Let’s try a thing. The thing is, there’s dozens of obscure corners of geek fandom topics that never quite get their just dues. That’s because they’re too small to stretch out to a regular post, and too awkward to fit into a neat category. We’ll call it potpourri! Browse it whenever you have a rainy day free, thrill to the many little re-discoveries.
Howard The Duck Vintage Trading Cards
We know, the movie tanked, in a way that brings delightful tingles of schadenfreude for those of us who enjoy seeing George Lucas taken down a notch. The obligatory Nostalgia Critic review:
But the Marvel comic book, Howard the Duck, was actually a big hit! During the 1970s, Howard the Duck was a subversive title for Marvel to publish. It was full of social commentary, satire, snarks on modern society, and even some political commentary. Moreover, the whole premise was a parody of other animal comics (Disney launched a legal battle over what would, ironically, become its property). Many cite Howard the Duck as an example of underground comix influencing mainstream publishers. Don’t let one badly-thought-out movie keep a duck down.

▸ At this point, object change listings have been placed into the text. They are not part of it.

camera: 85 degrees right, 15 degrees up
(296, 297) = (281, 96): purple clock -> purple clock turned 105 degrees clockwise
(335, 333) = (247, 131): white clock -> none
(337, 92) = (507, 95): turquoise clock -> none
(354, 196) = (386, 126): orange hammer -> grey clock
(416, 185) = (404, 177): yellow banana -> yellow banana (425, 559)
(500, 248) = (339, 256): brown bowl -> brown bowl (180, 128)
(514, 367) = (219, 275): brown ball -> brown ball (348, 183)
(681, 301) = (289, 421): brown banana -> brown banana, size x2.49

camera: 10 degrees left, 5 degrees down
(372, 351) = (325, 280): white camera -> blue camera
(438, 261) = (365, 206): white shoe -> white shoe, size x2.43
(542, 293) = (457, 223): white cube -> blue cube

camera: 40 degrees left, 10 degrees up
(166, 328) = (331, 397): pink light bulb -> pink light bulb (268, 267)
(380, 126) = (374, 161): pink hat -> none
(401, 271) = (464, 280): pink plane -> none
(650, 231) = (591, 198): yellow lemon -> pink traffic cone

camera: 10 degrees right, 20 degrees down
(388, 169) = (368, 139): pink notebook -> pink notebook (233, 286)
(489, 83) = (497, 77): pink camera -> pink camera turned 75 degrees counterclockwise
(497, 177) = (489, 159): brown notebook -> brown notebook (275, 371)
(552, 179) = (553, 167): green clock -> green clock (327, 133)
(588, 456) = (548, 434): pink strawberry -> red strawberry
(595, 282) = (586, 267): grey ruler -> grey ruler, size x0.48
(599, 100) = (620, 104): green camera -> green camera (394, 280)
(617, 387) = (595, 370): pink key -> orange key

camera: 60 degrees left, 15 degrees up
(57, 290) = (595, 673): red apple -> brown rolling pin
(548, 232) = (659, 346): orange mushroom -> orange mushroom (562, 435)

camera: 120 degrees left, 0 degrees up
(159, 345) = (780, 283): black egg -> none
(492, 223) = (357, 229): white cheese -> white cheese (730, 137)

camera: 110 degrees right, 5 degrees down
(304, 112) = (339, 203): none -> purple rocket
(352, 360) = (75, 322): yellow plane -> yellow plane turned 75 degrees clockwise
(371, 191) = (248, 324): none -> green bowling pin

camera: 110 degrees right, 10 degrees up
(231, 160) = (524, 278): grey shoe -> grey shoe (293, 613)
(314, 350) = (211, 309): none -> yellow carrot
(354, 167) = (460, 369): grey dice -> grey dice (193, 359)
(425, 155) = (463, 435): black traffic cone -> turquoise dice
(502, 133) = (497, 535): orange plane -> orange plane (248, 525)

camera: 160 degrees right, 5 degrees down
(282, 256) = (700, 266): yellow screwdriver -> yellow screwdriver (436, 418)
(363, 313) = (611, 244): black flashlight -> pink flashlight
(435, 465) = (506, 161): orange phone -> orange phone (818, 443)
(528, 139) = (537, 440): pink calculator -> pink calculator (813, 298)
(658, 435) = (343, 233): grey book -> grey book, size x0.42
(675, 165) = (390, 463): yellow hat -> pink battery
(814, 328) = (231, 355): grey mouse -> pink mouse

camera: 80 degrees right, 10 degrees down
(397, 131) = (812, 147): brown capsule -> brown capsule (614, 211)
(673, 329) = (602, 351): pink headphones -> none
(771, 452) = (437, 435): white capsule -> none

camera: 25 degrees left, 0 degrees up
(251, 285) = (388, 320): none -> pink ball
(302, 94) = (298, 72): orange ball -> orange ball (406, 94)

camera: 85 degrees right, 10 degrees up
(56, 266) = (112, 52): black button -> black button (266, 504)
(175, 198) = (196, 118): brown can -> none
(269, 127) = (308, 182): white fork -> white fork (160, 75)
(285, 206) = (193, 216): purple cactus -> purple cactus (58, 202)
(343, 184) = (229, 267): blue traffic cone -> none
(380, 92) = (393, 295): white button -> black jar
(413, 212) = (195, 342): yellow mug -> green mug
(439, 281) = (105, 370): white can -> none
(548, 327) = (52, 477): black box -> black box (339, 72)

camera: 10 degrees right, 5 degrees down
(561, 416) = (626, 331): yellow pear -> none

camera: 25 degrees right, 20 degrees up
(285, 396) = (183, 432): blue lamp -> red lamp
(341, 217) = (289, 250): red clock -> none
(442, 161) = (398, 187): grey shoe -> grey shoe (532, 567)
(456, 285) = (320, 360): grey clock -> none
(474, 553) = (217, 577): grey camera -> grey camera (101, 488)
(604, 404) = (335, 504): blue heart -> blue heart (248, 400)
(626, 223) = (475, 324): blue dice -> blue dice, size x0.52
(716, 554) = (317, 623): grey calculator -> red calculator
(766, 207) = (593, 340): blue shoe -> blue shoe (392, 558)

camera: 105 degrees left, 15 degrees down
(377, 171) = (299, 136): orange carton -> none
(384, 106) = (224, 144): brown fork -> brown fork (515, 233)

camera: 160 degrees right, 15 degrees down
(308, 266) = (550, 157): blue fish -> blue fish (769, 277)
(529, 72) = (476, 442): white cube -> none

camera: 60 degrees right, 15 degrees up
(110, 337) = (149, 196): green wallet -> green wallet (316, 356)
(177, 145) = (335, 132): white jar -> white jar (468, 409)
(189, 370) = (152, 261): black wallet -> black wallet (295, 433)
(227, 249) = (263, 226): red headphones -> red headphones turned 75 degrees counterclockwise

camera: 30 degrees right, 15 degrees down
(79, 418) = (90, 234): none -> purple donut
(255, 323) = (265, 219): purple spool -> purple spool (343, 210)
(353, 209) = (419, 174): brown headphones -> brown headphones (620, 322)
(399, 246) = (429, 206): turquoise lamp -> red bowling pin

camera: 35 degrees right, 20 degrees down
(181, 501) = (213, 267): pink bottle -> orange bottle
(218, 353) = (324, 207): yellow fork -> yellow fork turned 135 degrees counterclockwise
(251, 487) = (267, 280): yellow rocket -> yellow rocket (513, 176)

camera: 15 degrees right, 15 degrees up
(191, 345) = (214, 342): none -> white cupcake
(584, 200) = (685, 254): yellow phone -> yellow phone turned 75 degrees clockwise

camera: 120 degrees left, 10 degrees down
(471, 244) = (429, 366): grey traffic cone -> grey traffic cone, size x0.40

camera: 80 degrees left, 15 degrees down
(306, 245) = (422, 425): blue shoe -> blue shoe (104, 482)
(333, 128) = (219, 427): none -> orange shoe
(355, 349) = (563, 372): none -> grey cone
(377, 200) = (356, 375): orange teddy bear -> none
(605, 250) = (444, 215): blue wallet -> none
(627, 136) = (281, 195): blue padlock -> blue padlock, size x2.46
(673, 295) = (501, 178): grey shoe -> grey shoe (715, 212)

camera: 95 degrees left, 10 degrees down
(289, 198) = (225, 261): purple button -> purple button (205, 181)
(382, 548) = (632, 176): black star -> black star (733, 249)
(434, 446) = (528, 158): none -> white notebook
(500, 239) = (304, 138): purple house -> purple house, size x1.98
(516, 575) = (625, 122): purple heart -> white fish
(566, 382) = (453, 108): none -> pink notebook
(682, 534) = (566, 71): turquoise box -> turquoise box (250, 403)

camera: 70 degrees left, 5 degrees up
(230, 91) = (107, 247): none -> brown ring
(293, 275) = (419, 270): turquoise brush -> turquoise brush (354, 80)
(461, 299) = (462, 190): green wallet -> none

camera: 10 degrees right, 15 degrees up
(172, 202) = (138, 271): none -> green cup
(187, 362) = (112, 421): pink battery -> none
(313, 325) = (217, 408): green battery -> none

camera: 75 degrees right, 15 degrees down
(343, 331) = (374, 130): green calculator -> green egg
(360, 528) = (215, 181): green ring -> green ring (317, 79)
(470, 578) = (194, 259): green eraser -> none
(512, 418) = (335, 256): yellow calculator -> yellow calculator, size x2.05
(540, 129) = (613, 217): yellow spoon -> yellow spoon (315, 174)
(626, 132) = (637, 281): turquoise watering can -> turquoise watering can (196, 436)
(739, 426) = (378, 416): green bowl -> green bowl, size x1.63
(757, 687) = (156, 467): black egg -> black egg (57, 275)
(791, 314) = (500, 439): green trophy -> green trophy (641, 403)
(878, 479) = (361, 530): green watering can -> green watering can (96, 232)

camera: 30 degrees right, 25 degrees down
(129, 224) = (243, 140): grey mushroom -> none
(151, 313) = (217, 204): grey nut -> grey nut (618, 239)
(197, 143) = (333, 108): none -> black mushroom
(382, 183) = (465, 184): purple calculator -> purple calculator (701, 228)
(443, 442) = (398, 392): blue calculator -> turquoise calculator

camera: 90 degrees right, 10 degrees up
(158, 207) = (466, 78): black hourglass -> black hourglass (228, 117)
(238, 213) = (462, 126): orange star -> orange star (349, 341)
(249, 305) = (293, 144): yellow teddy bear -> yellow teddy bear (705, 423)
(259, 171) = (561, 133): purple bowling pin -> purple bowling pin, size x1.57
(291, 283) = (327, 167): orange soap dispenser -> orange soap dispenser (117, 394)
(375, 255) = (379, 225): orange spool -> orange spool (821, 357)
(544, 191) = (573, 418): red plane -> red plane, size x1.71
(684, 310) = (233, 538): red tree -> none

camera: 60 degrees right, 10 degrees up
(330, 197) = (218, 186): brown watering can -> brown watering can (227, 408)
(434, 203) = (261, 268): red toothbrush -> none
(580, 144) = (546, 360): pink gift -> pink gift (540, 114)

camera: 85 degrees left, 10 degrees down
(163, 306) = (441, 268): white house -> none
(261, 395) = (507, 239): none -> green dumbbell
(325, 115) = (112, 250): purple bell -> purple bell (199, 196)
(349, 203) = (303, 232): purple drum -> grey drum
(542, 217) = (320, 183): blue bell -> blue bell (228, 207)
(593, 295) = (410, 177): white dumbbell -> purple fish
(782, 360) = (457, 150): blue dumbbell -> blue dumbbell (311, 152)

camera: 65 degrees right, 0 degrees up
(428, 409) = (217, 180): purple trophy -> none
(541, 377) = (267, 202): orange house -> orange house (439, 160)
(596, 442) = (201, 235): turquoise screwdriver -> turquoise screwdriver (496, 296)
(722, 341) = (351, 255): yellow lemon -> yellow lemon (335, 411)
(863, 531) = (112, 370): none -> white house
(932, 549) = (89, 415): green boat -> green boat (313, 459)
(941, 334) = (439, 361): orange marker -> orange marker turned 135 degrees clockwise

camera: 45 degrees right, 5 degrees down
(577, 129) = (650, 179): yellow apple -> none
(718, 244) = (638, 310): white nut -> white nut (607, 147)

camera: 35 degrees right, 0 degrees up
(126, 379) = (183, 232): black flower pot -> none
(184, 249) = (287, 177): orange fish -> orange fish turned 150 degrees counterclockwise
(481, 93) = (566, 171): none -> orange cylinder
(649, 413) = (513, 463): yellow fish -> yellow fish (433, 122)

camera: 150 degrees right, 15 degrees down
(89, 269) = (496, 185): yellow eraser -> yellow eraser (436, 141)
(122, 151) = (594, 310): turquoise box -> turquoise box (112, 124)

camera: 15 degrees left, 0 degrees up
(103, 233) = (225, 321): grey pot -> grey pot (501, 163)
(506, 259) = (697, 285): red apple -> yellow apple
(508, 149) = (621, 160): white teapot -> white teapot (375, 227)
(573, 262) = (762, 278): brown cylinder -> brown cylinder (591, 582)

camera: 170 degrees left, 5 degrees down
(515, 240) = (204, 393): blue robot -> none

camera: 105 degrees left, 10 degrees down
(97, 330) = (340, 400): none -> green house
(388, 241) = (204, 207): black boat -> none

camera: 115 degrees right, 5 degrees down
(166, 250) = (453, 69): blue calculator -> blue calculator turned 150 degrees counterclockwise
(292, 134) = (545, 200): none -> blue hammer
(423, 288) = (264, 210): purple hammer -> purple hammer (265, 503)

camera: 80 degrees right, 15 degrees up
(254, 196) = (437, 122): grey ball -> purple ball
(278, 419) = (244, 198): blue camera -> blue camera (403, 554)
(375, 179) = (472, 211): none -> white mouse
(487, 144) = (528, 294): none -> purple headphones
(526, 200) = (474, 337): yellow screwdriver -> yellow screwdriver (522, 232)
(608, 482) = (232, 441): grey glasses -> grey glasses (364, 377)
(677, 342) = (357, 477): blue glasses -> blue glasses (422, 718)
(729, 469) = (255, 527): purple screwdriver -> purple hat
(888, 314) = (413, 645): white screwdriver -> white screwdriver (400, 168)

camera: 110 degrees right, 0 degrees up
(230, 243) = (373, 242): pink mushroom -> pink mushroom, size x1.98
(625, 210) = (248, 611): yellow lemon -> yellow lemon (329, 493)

This is Twiki, the adorable little midget robot of Buck Rogers fame who still clings to life today as a very niche meme. Here is a deep dive on Twiki’s backstory:
Buck Rogers in the 25th Century is all but forgotten in the modern day. But if the dice had rolled a different way in pop culture, Buck Rogers would be in the place of Star Wars about now. The comics and pulp novels began in the 1920s, nearly a century ago, with numerous radio play, film, and TV adaptations throughout the early 20th century. Then along came George Lucas and Star Wars, which was inspired by the likes of Buck Rogers, Flash Gordon, and other golden-age space operas. This prompted the license-holders of Buck Rogers to launch this new TV series, Buck Rogers in the 25th Century, with the best production ever. As stupid luck would have it, audiences dismissed it as a Star Wars knock-off when it was actually the other way around. Here you have the original and what do you get for your trouble? Daffy Duck makes fun of you.
We are coming upon the 40th anniversary of The Beastmaster (1982), the fantasy sci-fi sword & sorcery that was just enough of a success to break even, but not enough to make a further impression. Start with a Conan the Barbarian setting (comparisons ran rampant), and add a druid-like hero who can command the will of animals. Decker Shado gets the review spot this time, because of his great hair:
Beastmaster has two claims to modern fame: (1) Homage in a Halloween episode of Community, and (2) having an all-cheese cast for a B-movie including the legendary, late Tanya Roberts, who did pass away in 2021. Roberts will be sorely missed and played in just enough geek-cred movies to count as among our pantheon.
I’m not even sure if the world is ready for this one yet, but here is a print of the lead characters from The Adventures of Electra Elf and Fluffer. Of course it is! You have never heard of this show unless (a) you recently lived in New York City, and (b) you watched public access television. We could have sworn public access channels on cable were no longer a thing years ago – hello, YouTube? But anyway, here’s the ridiculously low-budget, yet catchy, trailer:
So this is basically a one-woman show (the chihuahua is Fluffer) created by Jen Miller, AKA “Saint Reverend Jen,” a multimedia performance artist who basically comes from Planet Boho and doesn’t have a problem with it. Electra Elf is a mild-mannered art magazine reporter by day, costumed crime-fighter by night, with her chihuahua Fluffer as sidekick. And this kind Etsy soul is reaching out to you, dear reader, because you are a fan of this show and they understand you!
Yes, yes, we know, the movies! The MCU movies are why Doctor Strange is revived for a new generation, played by Denaburt Batcherclumb Whatsisname. We couldn’t be happier! But this handsome poster art is here to remind you that Doctor Strange was one of the most innovative and arty Marvel titles of its day. Here’s a fitting history of the Sorcerer Supreme:
Yeah, we may not appreciate it now, but Doctor Strange, the character created by Steve Ditko and Stan Lee, was a risky character to launch back in the early 1960s. He was always destined to be a niche title, never dumbed-down to make it more accessible for the imagination-challenged. He was there to pick up on the counterculture movement of the time, psychedelic art fans, and growing interest in mysticism. For comparison, look at how much moral-right backlash Harry Potter got decades later. Doctor Strange was Harry Potter before Bewitched premiered!